By Alia Sinclair

Beginning in 2027, the City of SeaTac is facing a projected deficit of approximately $7 million per annum. To meet Council’s policy-level direction to close the structural deficit and work toward a $10 million year-over-year budget improvement target, a B&O tax has been identified as a necessary tool.

The proposed tax will be implemented at a rate of 0.2% for businesses with a profit threshold of $200,000 or more. 

During the calendar year of 2026, city staff will undertake several key steps to refine and tailor the ordinance. 

These steps include:

  • Engaging a third-party consultant to conduct a comprehensive rate and economic-impact study.
  • Facilitating structured outreach with the business community.
  • Adjusting exemptions or adding mitigation measures depending on the results of the impact study. 

The B&O Tax is expected to generate between $2 million and $5 million annually, depending on the final rate structure and industry sectors included. 

This revenue is eligible for general fund spending and is considered critical to addressing the City’s projected structural deficit, replenishing reserves, and supporting Council’s ability to advance major priorities, including the planned Civic Campus, public safety funding, and implementation of equitable development strategies that support homeownership opportunities for current city residents.

Without the B&O tax, the council would be forced to make cuts to crucial city services.

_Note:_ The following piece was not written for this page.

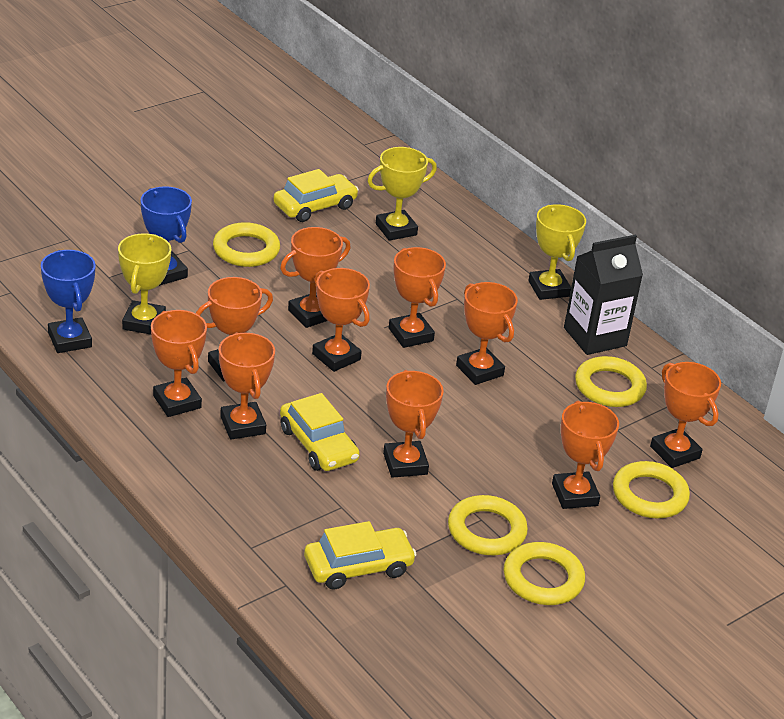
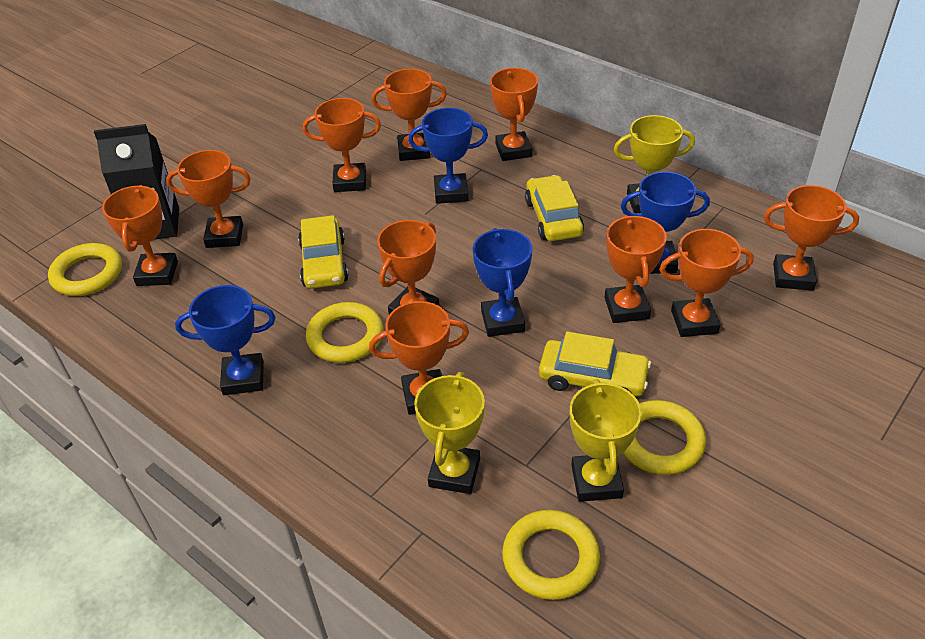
blue trophy: [41,250,96,353] [140,186,192,286] = 2 -> [175,285,275,395] [408,108,488,204] [473,228,532,337] [621,171,710,274] = 4
yellow ring: [213,222,280,267] [448,495,528,555] [504,542,585,605] [575,356,647,407] [613,461,690,518] = 5 -> [48,243,122,296] [306,302,384,363] [502,510,600,600] [623,400,706,475] = 4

Councilmember James Lovell voiced his support of the ordinance stating:

“…a 0.2% tax on businesses making over a certain amount is a really powerful way for us to work on a structural deficit in a city that needs to be here in order for [SeaTac businesses] to thrive. Again, we have work to do, we have time to do it. And I am proud of the decision I hope we make.”

The B&O Tax Ordinance is expected to take effect on Jan. 1, 2027.